I always held my adoption meeting in Finchley on a Thursday rather than a Friday because the large Jewish population would otherwise be preparing for the Sabbath. In my speech that Thursday evening I concentrated heavily on defence, targeting not just the Labour Party but the Alliance, to the latter’s great irritation.
Our first regular press conference of the campaign was on Friday (22 May). The subject was officially defence and George Younger made the opening statement. We had suddenly been given a great opportunity to sink the Alliance parties which some Tory strategists — but not I — thought were the principal electoral threat to us. Instead, the two Davids sank themselv
es. The passage in our manifesto claimed that their joint defence policy, because it amounted to unilateral nuclear disarmament by degrees, would just as surely as Labour’s eventually produce a ‘frightened and fellow-travelling Britain’ vulnerable to Soviet blackmail. This was not, of course, an allegation of a lack of patriotism, but a forecast of what weakness would inevitably lead to. David Owen, however, failed to make this distinction and took enormous offence. We could hardly believe our luck when for several days he concentrated the public’s attention on our strongest card, defence, and his weakest one, his connection with the Liberal Party’s sandal-wearing unilateralists.
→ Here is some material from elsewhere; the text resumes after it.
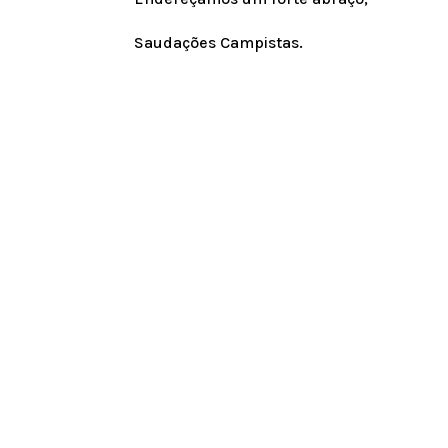
Saudações Campistas.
The Alliance never recovered from this misjudgement.
But we were not without our difficulties. I was questioned on education, on which it was suggested that there were contradictions between my and Ken Baker’s line on ‘opted-out’, grant-maintained schools. In fact, we were not suggesting that the new schools would be fee paying in the sense of being private schools: they would remain in the public sector. Moreover, the Secretary of State for Education has to give his approval if a school — whether grant-maintained or not — wishes to change from being a comprehensive school to becoming a grammar school.